Understood, thank you.
How can we do this using two while loops, one for even and one for odd?? I'm getting Runtime error!!
Node* segregateEvenOdd(Node* head)
{
// Write your code here
if(head == nullptr || head->next == nullptr) return head;
stackst;
Node* temp = head;
Node* prev = nullptr;
Node* firstOddNode = nullptr;
if((temp->data & 1) == 0) st.push(temp);
while(temp != nullptr) {
if((temp->data & 1) == 0 && prev != nullptr) {
st.push(temp);
while(temp->next != nullptr && (temp->next->data & 1) == 0) {
st.push(temp->next);
temp = temp->next;
}
prev->next = temp->next;
}
if((temp->data&1) && firstOddNode == nullptr) firstOddNode = temp;
prev = temp;
temp = temp->next;
}
Node* lastEvenNode = nullptr;
Node* newHead = nullptr;
while(!st.empty()) {
if (newHead == nullptr) {
newHead = st.top();
lastEvenNode = st.top();
} else {
st.top()->next = newHead;
newHead = st.top();
}
st.pop();
}
lastEvenNode->next = firstOddNode;
return newHead;
}
Time Complexity=O(N/2)
Space Complexity=O(1)
Thankyou for your Lecture
did it by myself
Java:
class Solution {
public ListNode oddEvenList(ListNode head) {
if(head==null)return head;
ListNode odd=head;
ListNode even=head.next,temp=even;
while(temp!=null){
if(odd.next.next==null)break;
odd.next=odd.next.next;
odd=odd.next;
temp.next=temp.next.next;
temp=temp.next;
}
odd.next=even;
return head;
}
}
was able to solve by optimal meself!
small coreetcion while even node is pointing to
even = even->next;
Thanks A lot Bhaiya
Understood , Thank youu
why not connect odd list with even list using "odd->next=head->next" instead of "odd->next=evenHead" ? I mean what would logically go wrong ?

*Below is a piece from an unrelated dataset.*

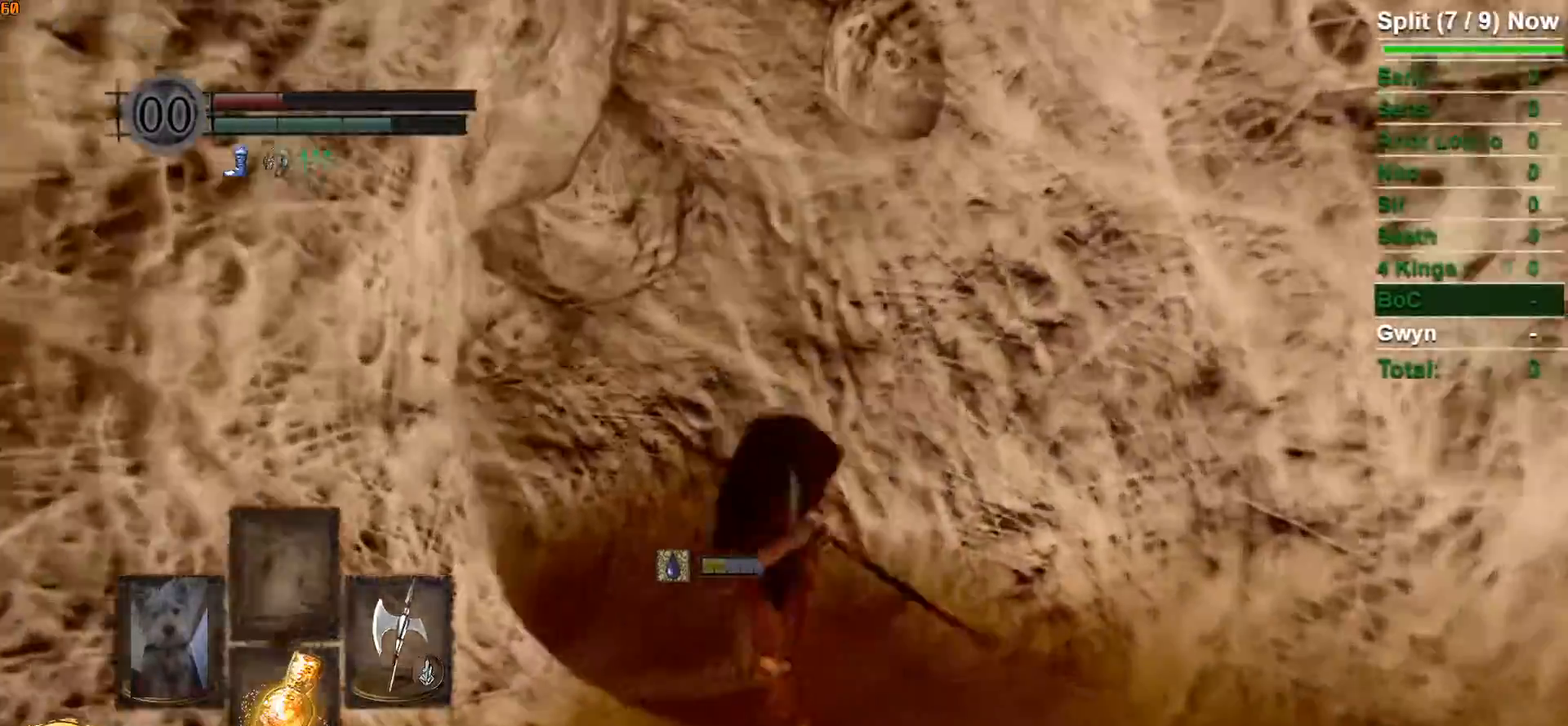
{"dt_ms": 1000, "buttons": [], "left_stick": "up", "right_stick": "center", "button_events": []}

the link would already been updated. so odd->next would give you the third node instead of 2nd node
@@vipinms4864 yeah understood that already but thanks
Time Complexity - O(n/2)
somene explain me my doubt ? odd->next = odd->next->next;
even->next = even->next->next;
odd = odd->next;
even = even->next;
here in this first 2 lines of code , odd pointer moves to odd places and even pointer moves to even places so that even connects to even and odd connects to odd , but in the next two lines odd pointer moves to one step ahead and also even pointer moves to one step ahead i.e odd moves to even and even moves to odd ...?
Yeah it is wrong in the video. It has to be:
odd->next = odd->next->next
even->next = odd->next->next
odd = odd->next
even = even->next
Thanx bro
Understood 🎉
understood 👍
Understood, but one small doubt ,why didn't we consider the operations in the while loop as unit operations?
unit =1 and they are two operations
also you can see that you are traversing through every single element.
Understood Sir
thank you man
Striver, is it even possible to run 2 separate loops? Because after running the first loop, the oddHead's next.next is not pointing to the next odd, but its pointing to the next even node (already altered in the first loop).
no not possible
understood❤
Understood sir! :D
understood😄
UNDERSTOOD;
thank u sir
what if its an odd length linked list?
Nice one! :)
he knows where everyone make mistakes like o(n/2)
in pseudo code of optimal approach , it should be even=even.next instead of even=even.next.next in while loop.